Executing CloudFix Fixers - no approval needed

Overview

CloudFix fixers automatically implement best practice recommendations to reduce your AWS costs. The process is straightforward - you select recommendations and execute them directly from the CloudFix dashboard.

How Fixers Work

When you execute a fixer, CloudFix follows these steps:

1. SSM Runbook Activation - CloudFix triggers an AWS Systems Manager (SSM) Automation Runbook specifically designed for the type of fix
2. Parameter Passing - CloudFix passes the necessary parameters to the runbook, including resource IDs and target configuration
3. Secure Execution - The runbook executes with temporary permissions in your AWS account via the CloudFix IAM role
4. Resource Modification - The runbook makes the necessary changes to your AWS resources following AWS best practices
5. Verification - CloudFix verifies the changes were applied correctly
6. Reporting - The execution results are recorded and displayed in your CloudFix dashboard

Prerequisites

Before executing fixers, ensure:

• You have the appropriate permissions in CloudFix (Resource Manager or above)
• Maintenance windows are configured if you want executions to run during specific times

Executing Fixers

From the Recommendations Dashboard

1. Log in to your CloudFix account
2. Navigate to the Recommendations tab
3. Use the filters to find your account(s) and browse the available recommendations
4. Select one or more recommendations you want to implement
5. Click Execute
6. Review the execution details and confirm

Bulk Execution

To execute multiple fixers at once:

1. Use the checkboxes to select multiple recommendations
2. Click Execute at the top of the table
3. Review the summary showing all selected fixers
4. Click Confirm to proceed with execution

Understanding Execution Status

After initiating execution, each fixer will show one of the following statuses:

• Scheduled/Queued: The fixer is in line to be executed
• In Progress: The fixer is currently running
• Completed: The fixer has successfully completed
• Failed: The fixer encountered an issue during execution

Viewing Execution Reports

To access completed execution reports:

1. Navigate to the Finished tab
2. Find the execution you want to review
3. Click on the execution name to view details

Maintenance Windows

If you've configured maintenance windows, fixers will automatically execute during these periods:

1. Select recommendations you want to implement
2. Click Execute
3. The system will schedule these executions for your next available maintenance window
4. You'll receive confirmation that the fixers have been scheduled

Technical Execution Details

Each CloudFix fixer uses a specialized AWS Systems Manager (SSM) Automation Runbook that follows these principles:

Runbook Design

• Resource-Specific - Each fixer type has a dedicated runbook designed for specific AWS resources
• Idempotent - Runbooks are designed to be safely re-runnable without causing duplicate changes
• Validated - Changes are validated before and after execution to ensure successful application
• Logged - Each step of the execution is logged for troubleshooting and audit purposes

Simplified Execution Process Example

For an EC2 instance type change fixer:

1. The runbook first validates the instance is in a valid state for modification
2. It checks if the target instance type is compatible with the instance configuration
3. The instance is stopped (if running)
4. A snapshot is made
5. The fixer wait for the snapshot to complete
6. Instance type is modified using AWS API calls
7. The instance is restarted (if it was running originally)
8. The runbook verifies the instance is running with the new configuration

AWS Permissions

CloudFix executes these runbooks using IAM roles granted during onboarding.
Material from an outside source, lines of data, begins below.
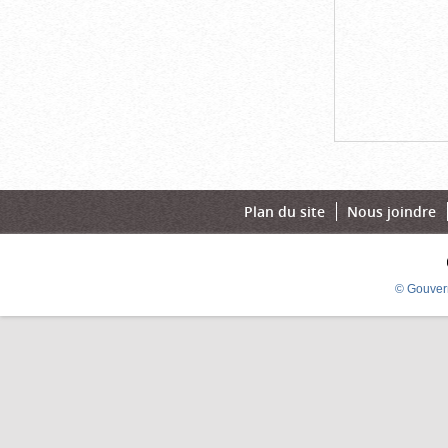
Plan du site
Nous joindre
© Gouver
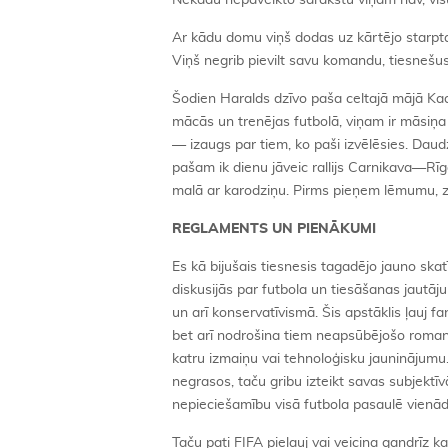
Nekādu nepaveikto sarakstu viņam nav, vis
Ar kādu domu viņš dodas uz kārtējo starpta
Viņš negrib pievilt savu komandu, tiesnešu
Šodien Haralds dzīvo paša celtajā mājā Kad
mācās un trenējas futbolā, viņam ir māsiņa 
— izaugs par tiem, ko paši izvēlēsies. Dau
pašam ik dienu jāveic rallijs Carnikava—Rīg
malā ar karodziņu. Pirms pieņem lēmumu, zib
REGLAMENTS UN PIENĀKUMI
Es kā bijušais tiesnesis tagadējo jauno sk
diskusijās par futbola un tiesāšanas jautāju
un arī konservatīvismā. Šis apstāklis ļauj 
bet arī nodrošina tiem neapsūbējošo romanti
katru izmaiņu vai tehnoloģisku jauninājumu.
negrasos, taču gribu izteikt savas subjekt
nepieciešamību visā futbola pasaulē vienādi
Taču pati FIFA pieļauj vai veicina gandrīz ka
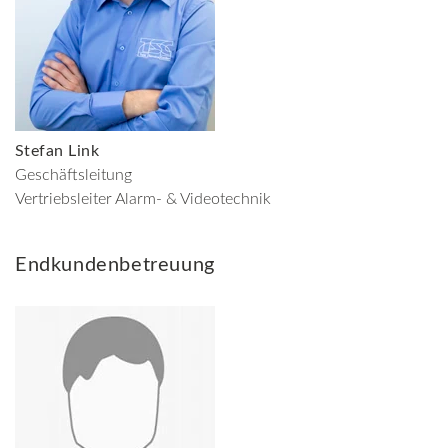
Stefan Link
Geschäftsleitung
Vertriebsleiter Alarm- & Videotechnik
Endkundenbetreuung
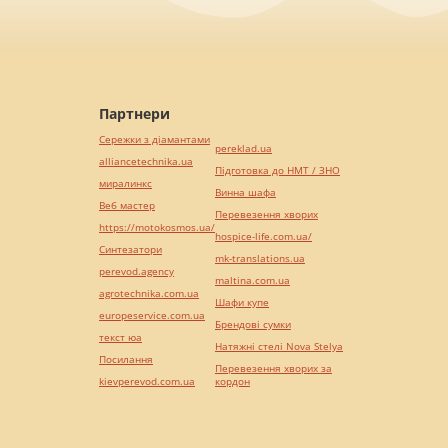
Партнери
Сережки з діамантами
pereklad.ua
alliancetechnika.ua
Підготовка до НМТ / ЗНО
миралинкс
Винна шафа
Веб мастер
Перевезення хворих
https://motokosmos.ua/
hospice-life.com.ua/
Синтезатори
mk-translations.ua
perevod.agency
maltina.com.ua
agrotechnika.com.ua
Шафи купе
europeservice.com.ua
Брендові сумки
текст юа
Натяжні стелі Nova Stelya
Посилання
Перевезення хворих за
kievperevod.com.ua
кордон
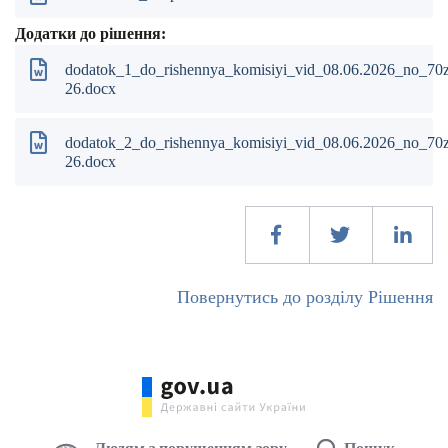
Додатки до рішення:
dodatok_1_do_rishennya_komisiyi_vid_08.06.2026_no_70
26.docx
dodatok_2_do_rishennya_komisiyi_vid_08.06.2026_no_70
26.docx
Повернутись до розділу Рішення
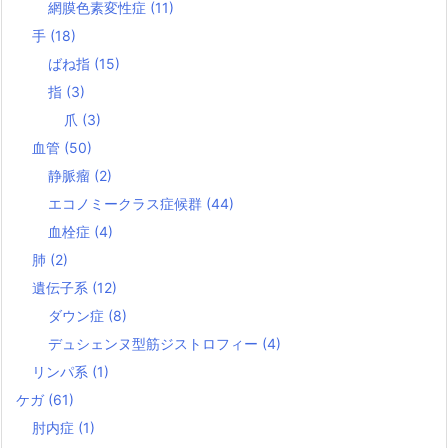
網膜色素変性症
(11)
手
(18)
ばね指
(15)
指
(3)
爪
(3)
血管
(50)
静脈瘤
(2)
エコノミークラス症候群
(44)
血栓症
(4)
肺
(2)
遺伝子系
(12)
ダウン症
(8)
デュシェンヌ型筋ジストロフィー
(4)
リンパ系
(1)
ケガ
(61)
肘内症
(1)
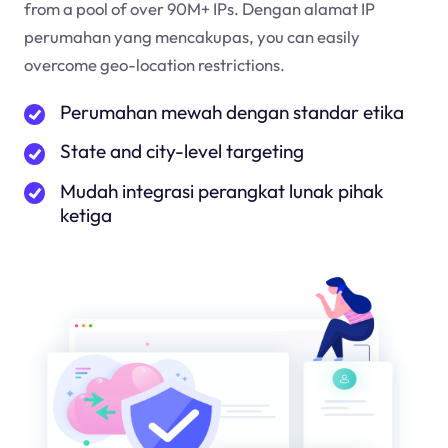
from a pool of over 90M+ IPs. Dengan alamat IP
perumahan yang mencakup
as
, you can easily
overcome geo-location restrictions.
Perumahan mewah dengan standar etika
State and city-level targeting
Mudah integrasi perangkat lunak pihak
ketiga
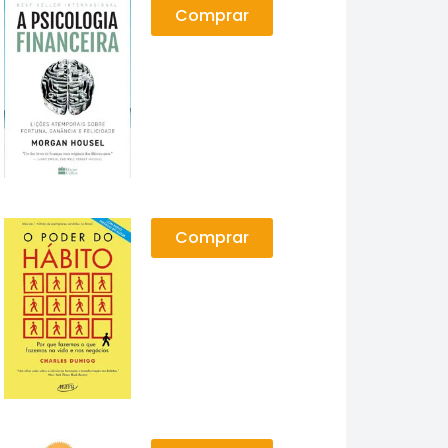
Comprar
Comprar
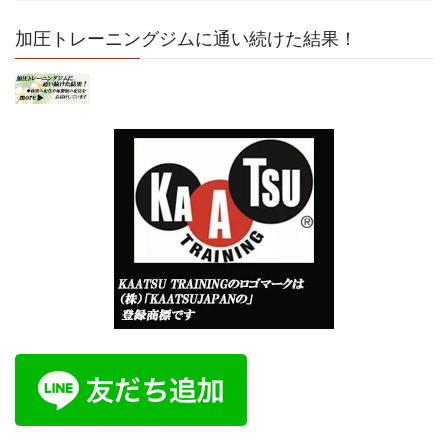
加圧トレーニングジムに通い続けた結果！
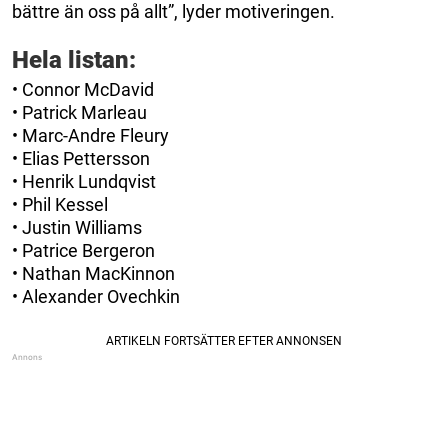
bättre än oss på allt”, lyder motiveringen.
Hela listan:
• Connor McDavid
• Patrick Marleau
• Marc-Andre Fleury
• Elias Pettersson
• Henrik Lundqvist
• Phil Kessel
• Justin Williams
• Patrice Bergeron
• Nathan MacKinnon
• Alexander Ovechkin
This role:

• Has the minimum permissions required to perform the specific fixes
• Operates only on the resources you explicitly select for fixing
• Creates detailed CloudTrail logs for all actions performed

Handling Failed Executions

If an execution fails:

1. Click on the failed execution in the Finished tab
2. Review the error details and recommended actions
3. Address any issues identified in the error message
4. Check the SSM Execution logs for detailed information
5. Re-execute the fixer once the issues are resolved

Best Practices

For successful fixer execution:

• Review recommendation details before executing
• Execute one fixer at a time when getting started
• Review execution history regularly
• Optionally review the SSM runbook logs for each execution for verification
• Schedule complex changes requiring downtime during maintenance windows to minimize impact
• Coordinate with application owners before modifying production resources

Frequently Asked Questions

Q: How long does fixer execution take?
A: Most fixers complete within a few minutes, but some may take longer depending on the resource type and complexity.
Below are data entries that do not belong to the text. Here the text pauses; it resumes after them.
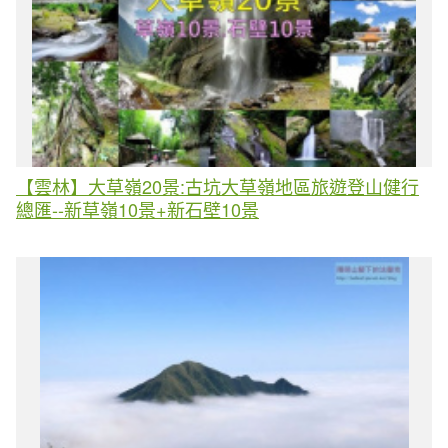
【雲林】大草嶺20景:古坑大草嶺地區旅遊登山健行
總匯--新草嶺10景+新石壁10景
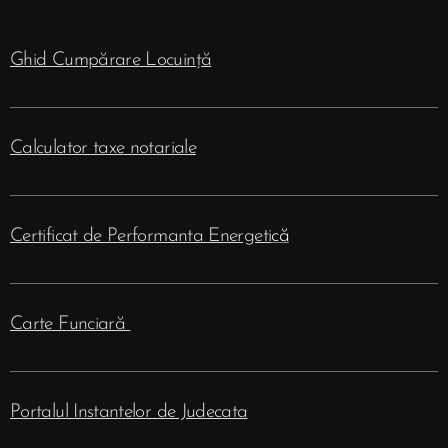
Ghid Cumpărare Locuință
Calculator taxe notariale
Certificat de Performanta Energeti
că
Carte Funciară
Portalul Instantelor de Judecata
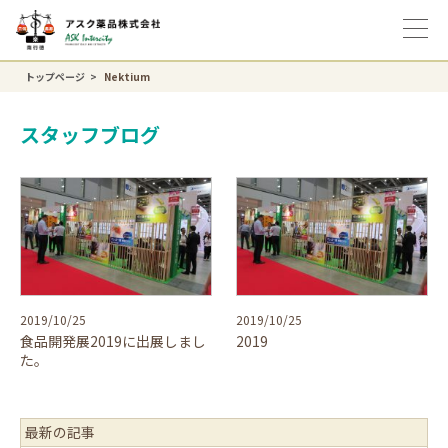
トップページ
Nektium
スタッフブログ
2019/10/25
2019/10/25
食品開発展2019に出展しまし
2019
た。
最新の記事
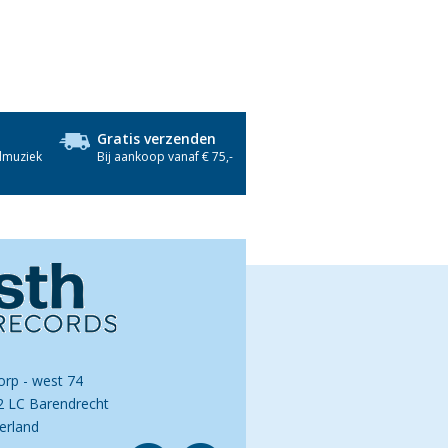
Gratis verzenden
dmuziek
Bij aankoop vanaf € 75,-
orp - west 74
2 LC Barendrecht
erland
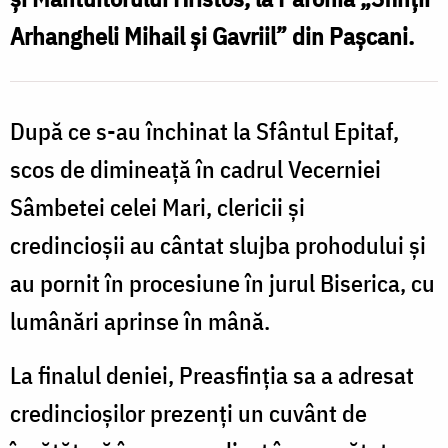
N
Arhangheli Mihail și Gavriil” din Pașcani.
Parohia
„Sfinții
s
Arhangheli
După ce s-au închinat la Sfântul Epitaf,
Mihail
scos de dimineață în cadrul Vecerniei
și
Sâmbetei celei Mari, clericii și
Gavriil”
l
credincioșii au cântat slujba prohodului și
din
Pașcani
au pornit în procesiune în jurul Biserica, cu
„
lumânări aprinse în mână.
M
La finalul deniei, Preasfinția sa a adresat
ș
credincioșilor prezenți un cuvânt de
G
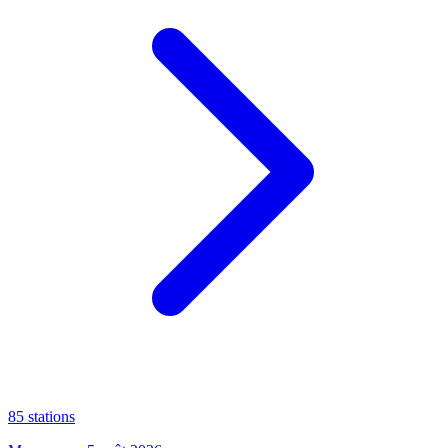
85
stations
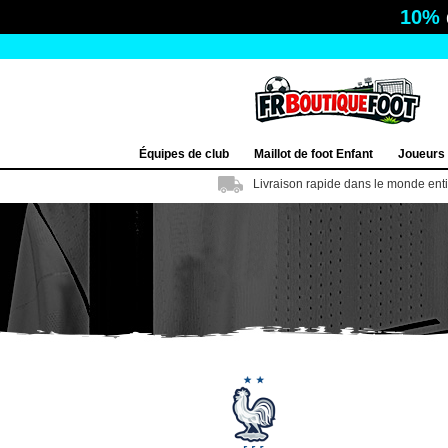
10%
Équipes de club
Maillot de foot Enfant
Joueurs
Livraison rapide dans le monde ent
Q: Can I undo a fixer execution?
A: CloudFix does not provide an automatic rollback feature for most fixers. The recommended approach is to re-configure resources manually if needed.
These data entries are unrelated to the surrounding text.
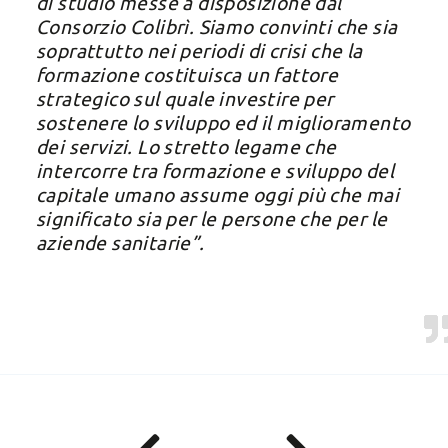
di studio messe a disposizione dal
Consorzio Colibrì. Siamo convinti che sia
soprattutto nei periodi di crisi che la
formazione costituisca un fattore
strategico sul quale investire per
sostenere lo sviluppo ed il miglioramento
dei servizi. Lo stretto legame che
intercorre tra formazione e sviluppo del
capitale umano assume oggi più che mai
significato sia per le persone che per le
aziende sanitarie”.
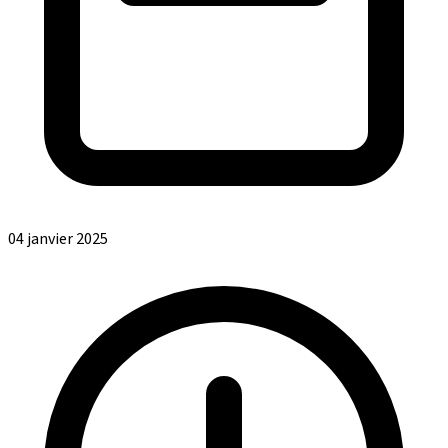
04 janvier 2025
Q: Will fixers affect my application performance?
A: Fixers are designed to optimize costs without impacting performance. Each recommendation includes details about any potential performance considerations.

Q: How can I track savings from executed fixers?
A: Navigate to the Savings tab to view the actual savings realized from implemented recommendations.

Q: Are the SSM runbooks used by CloudFix customizable?
A: No, CloudFix uses pre-configured SSM runbooks that have been thoroughly tested to ensure safe and effective changes. Custom runbooks are not supported.